Among Galápagos albatrosses to polar bears, primates to great apes, various animals engage in mouth-to-mouth contact. Now, researchers suggest that Neanderthals did it too – and possibly locked lips with early Homo sapiens.
It is not the first time experts have proposed ancient relatives and Homo sapiens were intimately acquainted. In earlier research, researchers have discovered modern people and their thick-browed cousins shared the same mouth microbe for hundreds of thousands of years after the two species split, suggesting they exchanged oral fluids.
"Likely they were kissing," she said, explaining that the idea aligned with studies that has revealed humans of certain genetic backgrounds have bits of ancient genetic material in their genome, revealing genetic mixing was occurring.
"This offers a more romantic perspective on human-Neanderthal relations," the lead researcher commented.
Writing in the publication Evolution and Human Behavior, Brindle and colleagues report how, to explore the evolutionary origins of kissing, they first had to develop a description that was not limited to how people smooch.
"There have been some previous attempts to describe a kiss, but it's largely human-centric, which means that basically non-human species don't kiss. Now we know that they likely engage, it might just not look from what human kissing resembles," said Brindle.
However, she noted some actions that resembled intimate contact were something rather different – such as the processing and transfer of food, or "kiss-fighting", observed in aquatic species known as certain marine animals.
As a result the team came up with a definition of kissing centered around social behaviors involving intentional mouth-to-mouth contact with a individual of the same species, with some motion of the mouth but absence of nutrition.
Brindle said they concentrated on reports of intimate behavior in primates from Africa and Asian regions, including primates, apes and great apes, and employed digital recordings to verify the reports.
The researchers then integrated this data with information on the genetic connections between extant and ancient species of such primates.
The team propose the findings suggest intimate contact evolved somewhere between 21.5m and 16.9 million years ago in the ancestors of the large apes.

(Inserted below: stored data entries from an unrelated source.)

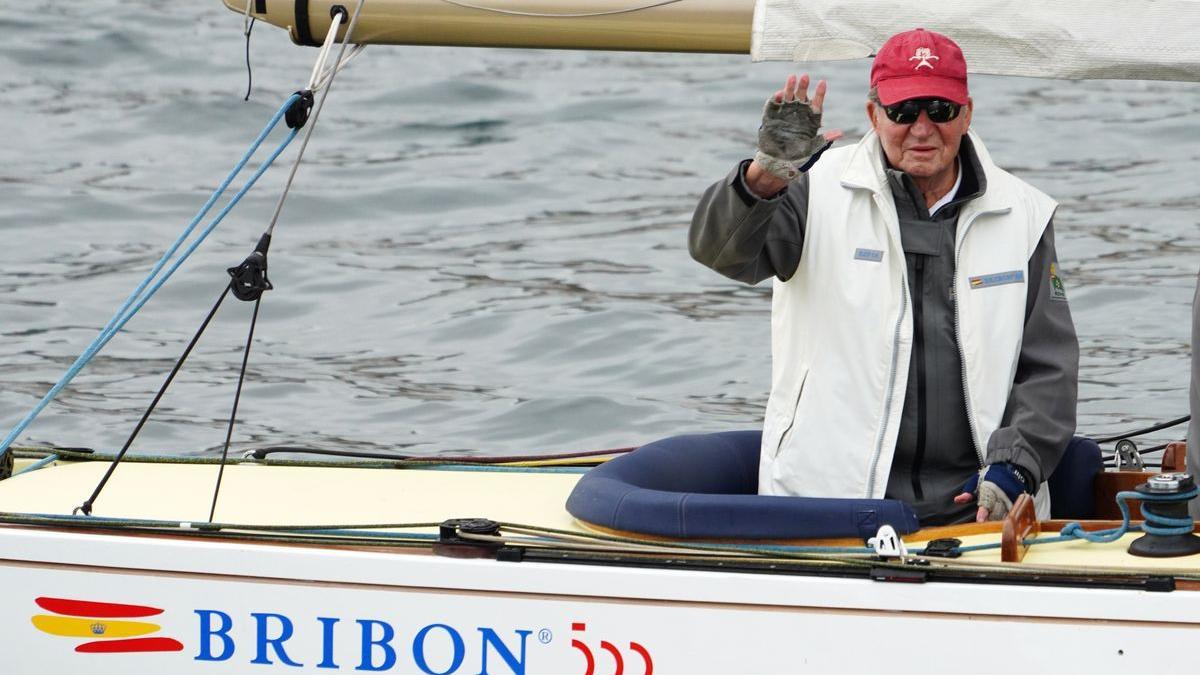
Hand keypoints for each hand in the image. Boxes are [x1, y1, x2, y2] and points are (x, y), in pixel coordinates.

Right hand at [750, 74, 843, 189]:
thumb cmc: (798, 155)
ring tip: (792, 78)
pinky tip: (778, 94)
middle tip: (805, 77)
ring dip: (789, 87)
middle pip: (802, 96)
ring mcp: (785, 113)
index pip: (817, 103)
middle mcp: (798, 113)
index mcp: (810, 118)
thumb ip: (824, 139)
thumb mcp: (813, 148)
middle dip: (803, 86)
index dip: (820, 93)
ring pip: (788, 97)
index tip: (823, 83)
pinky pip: (773, 105)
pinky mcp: (772, 116)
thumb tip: (840, 133)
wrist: (779, 162)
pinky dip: (775, 99)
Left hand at [953, 463, 1029, 522]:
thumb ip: (968, 492)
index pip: (986, 503)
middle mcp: (1002, 494)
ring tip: (991, 526)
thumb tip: (957, 500)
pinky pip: (1013, 514)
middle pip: (996, 512)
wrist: (1010, 470)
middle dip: (990, 520)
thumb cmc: (990, 476)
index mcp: (990, 488)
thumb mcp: (977, 480)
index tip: (980, 521)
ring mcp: (1011, 499)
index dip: (983, 513)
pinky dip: (1007, 520)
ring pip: (1005, 515)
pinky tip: (1003, 525)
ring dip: (998, 521)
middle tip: (984, 526)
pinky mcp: (1017, 503)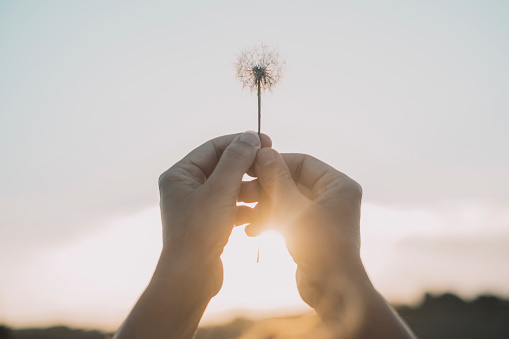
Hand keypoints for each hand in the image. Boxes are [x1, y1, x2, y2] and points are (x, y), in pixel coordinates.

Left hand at [158, 131, 270, 296]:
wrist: (191, 277)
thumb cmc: (199, 231)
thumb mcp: (220, 190)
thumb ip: (236, 160)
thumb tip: (250, 136)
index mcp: (180, 174)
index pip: (214, 147)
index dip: (241, 143)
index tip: (267, 142)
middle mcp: (186, 187)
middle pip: (224, 167)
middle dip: (249, 167)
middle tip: (272, 164)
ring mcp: (198, 206)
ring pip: (231, 188)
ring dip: (251, 189)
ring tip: (271, 191)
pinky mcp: (209, 223)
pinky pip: (232, 207)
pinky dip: (247, 208)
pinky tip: (262, 212)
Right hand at [248, 148, 362, 308]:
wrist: (331, 289)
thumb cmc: (320, 247)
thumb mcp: (293, 209)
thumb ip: (277, 180)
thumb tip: (264, 152)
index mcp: (338, 185)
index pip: (302, 162)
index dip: (275, 163)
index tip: (250, 166)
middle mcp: (332, 196)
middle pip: (292, 181)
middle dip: (265, 188)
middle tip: (241, 191)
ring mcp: (321, 214)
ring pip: (286, 200)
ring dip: (264, 206)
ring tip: (242, 213)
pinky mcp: (310, 231)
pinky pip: (287, 217)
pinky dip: (270, 220)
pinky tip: (251, 230)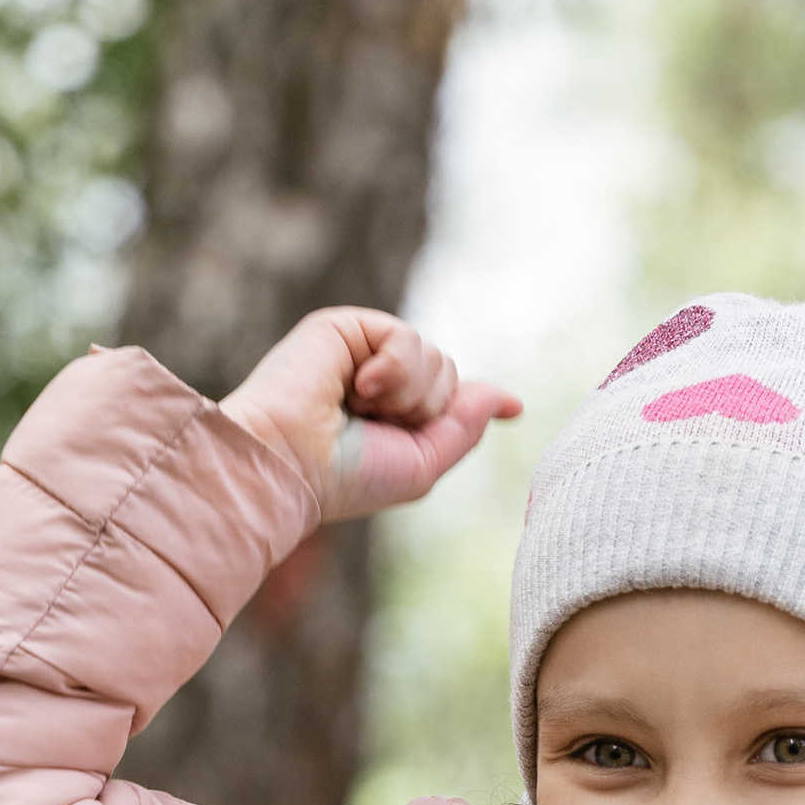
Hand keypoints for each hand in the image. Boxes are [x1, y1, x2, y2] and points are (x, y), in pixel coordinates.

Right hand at [221, 306, 520, 523]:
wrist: (290, 463)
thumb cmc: (345, 477)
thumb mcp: (422, 463)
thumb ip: (464, 426)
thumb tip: (509, 399)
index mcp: (388, 415)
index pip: (446, 395)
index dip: (471, 400)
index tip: (514, 408)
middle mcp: (375, 381)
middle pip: (446, 374)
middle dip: (428, 408)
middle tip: (380, 427)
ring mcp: (359, 352)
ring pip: (433, 356)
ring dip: (409, 394)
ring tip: (363, 409)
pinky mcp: (343, 328)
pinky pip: (406, 337)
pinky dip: (394, 369)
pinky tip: (359, 387)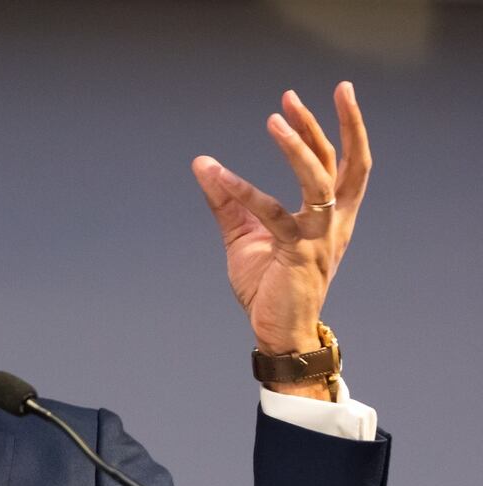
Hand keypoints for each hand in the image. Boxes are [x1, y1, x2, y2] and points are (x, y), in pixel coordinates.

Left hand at [192, 82, 370, 396]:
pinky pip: (274, 216)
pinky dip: (245, 193)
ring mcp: (319, 237)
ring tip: (274, 121)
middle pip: (340, 163)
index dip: (341, 126)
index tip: (325, 94)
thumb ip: (226, 199)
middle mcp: (334, 222)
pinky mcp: (299, 254)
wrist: (276, 330)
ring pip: (320, 182)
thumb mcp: (244, 233)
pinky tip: (219, 176)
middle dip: (324, 126)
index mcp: (331, 215)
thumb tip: (202, 162)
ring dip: (297, 148)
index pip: (344, 162)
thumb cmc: (268, 284)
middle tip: (294, 96)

The position of ancient hominins on this evolutionary lineage means it is probable they, too, indulged in a kiss, the researchers conclude. But the activity may not have been confined to their specific group.
"The fact that modern people engage intimately, the fact that we currently have demonstrated that Neanderthals very likely kissed, suggests that the both groups are probably did kissed," the researcher noted.
Although the scientific reasoning is debated, the expert explained kissing could be used in reproductive situations to possibly increase mating outcomes or help choose between mates, while it might help reinforce bonding when practiced in a platonic way.
A separate researcher in the activities of primates commented that as intimate contact was observed in a wide range of apes it made sense its roots extend far into our ancient history, and an examination of different forms of kissing among a broader range of animals might push its beginnings back further still.
"Behaviors that we consider as characteristics of our species, like intimate contact, are not unique to us if we look closely at different species," the expert noted.
An archaeology expert said that intimate contact had a cultural element as it was not universal to all human groups.
"Nonetheless, as humans we thrive or fail on the quality of our relationships, and ways of promoting trust and intimacy will have been significant for eons," the professor stated. "This could represent an image that seems a bit contradictory to our misplaced ideas of a rather ruthless and aggressive past, but really it ought to be no surprise that Neanderthals – and including them and our own species together – kissed."